- Location: Alaska, United States
- Nearest city: Ruby, Alaska
- Coordinates: 64°40′00″N 154°00′02″W﻿ / ﻿64.6666667°N 154.0005556°W
- Area: 2,100,000 acres (8,500 km^{2})
- Established: 1980
- Governing body: U.S. Fish and Wildlife Service
- Website: Nowitna NWR

= Nowitna National Wildlife Refuge =

Wildlife Refuge in Alaska, USA

The heart of Nowitna National Wildlife Refuge is a lowland basin of forests and wetlands that forms the floodplain of the meandering Nowitna River. The refuge's climate is typically marked by light precipitation, mild winds, long, hard winters and short, relatively warm, summers.
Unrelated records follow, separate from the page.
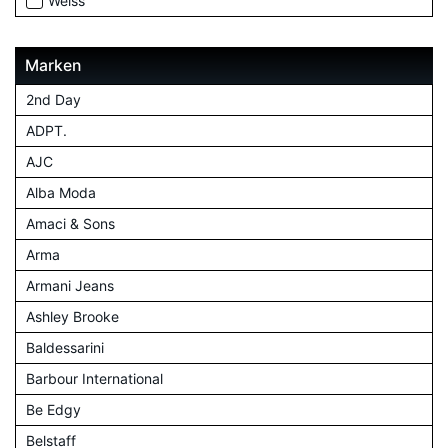
Weiss
Marken
2nd Day
ADPT.
AJC
Alba Moda
Amaci & Sons
Arma
Armani Jeans
Ashley Brooke
Baldessarini
Barbour International
Be Edgy
Belstaff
The hills that circle the refuge lowlands are capped by alpine tundra.

It takes a week in a canoe, or more than an hour in a small plane, to traverse the refuge's 2100000 acre of pristine wildlife habitat. Approximately 223 mi of the Nowitna River's 283 mi length flow within the boundaries of the refuge. Fish species inhabiting the river and its related lakes and streams include sheefish, burbot, whitefish, sucker, king and chum salmon, northern pike and arctic grayling.

The slow, meandering lower reaches of the Nowitna wander through one of Alaska's many productive waterfowl nurseries. The grassy margins of the river, surrounding lakes, and waterways provide breeding habitat for trumpeter swans, white-fronted geese, canvasback ducks, cranes, and many other migratory species. More than 120 bird species have been sighted on the refuge during summer months, but only a few dozen hardy species remain through winters.
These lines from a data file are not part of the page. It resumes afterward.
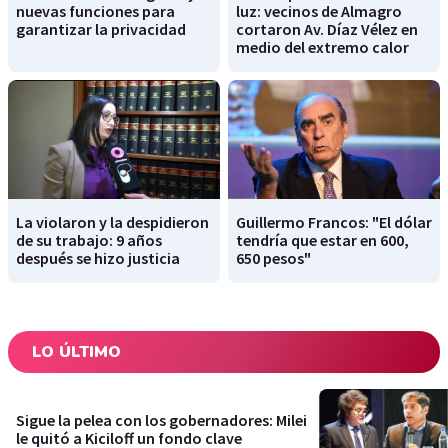
nuevas funciones para
luz: vecinos de Almagro
garantizar la privacidad
cortaron Av. Díaz Vélez en
medio del extremo calor
La violaron y la despidieron
Guillermo Francos: "El dólar
de su trabajo: 9 años
tendría que estar en 600,
después se hizo justicia
650 pesos"
LO ÚLTIMO
Sigue la pelea con los gobernadores: Milei
le quitó a Kiciloff un fondo clave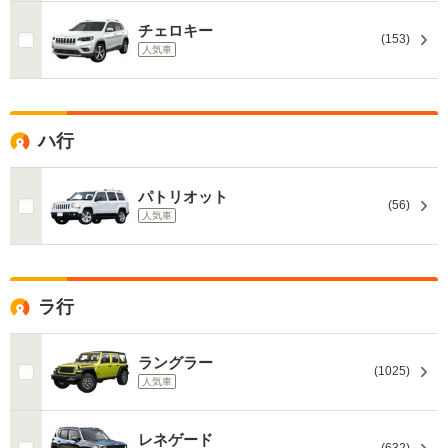
チェロキー
(153)
人気車
ハ行
パトリオット
(56)
人気車
ラ行
ラングラー
(1025)
人気車
レネゲード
Mature white spruce in the forested lowlands provide cover and den sites for marten, and trapping these and other furbearers remains important to the economy of people in the region. In fact, refuge lands have been used for centuries by Koyukon Athabascans for hunting, fishing, trapping and other subsistence activities. Mammal species including two species of fox, moose, wolf packs, Canadian lynx, marten, wolverine, black and grizzly bear species might be encountered anywhere on the refuge.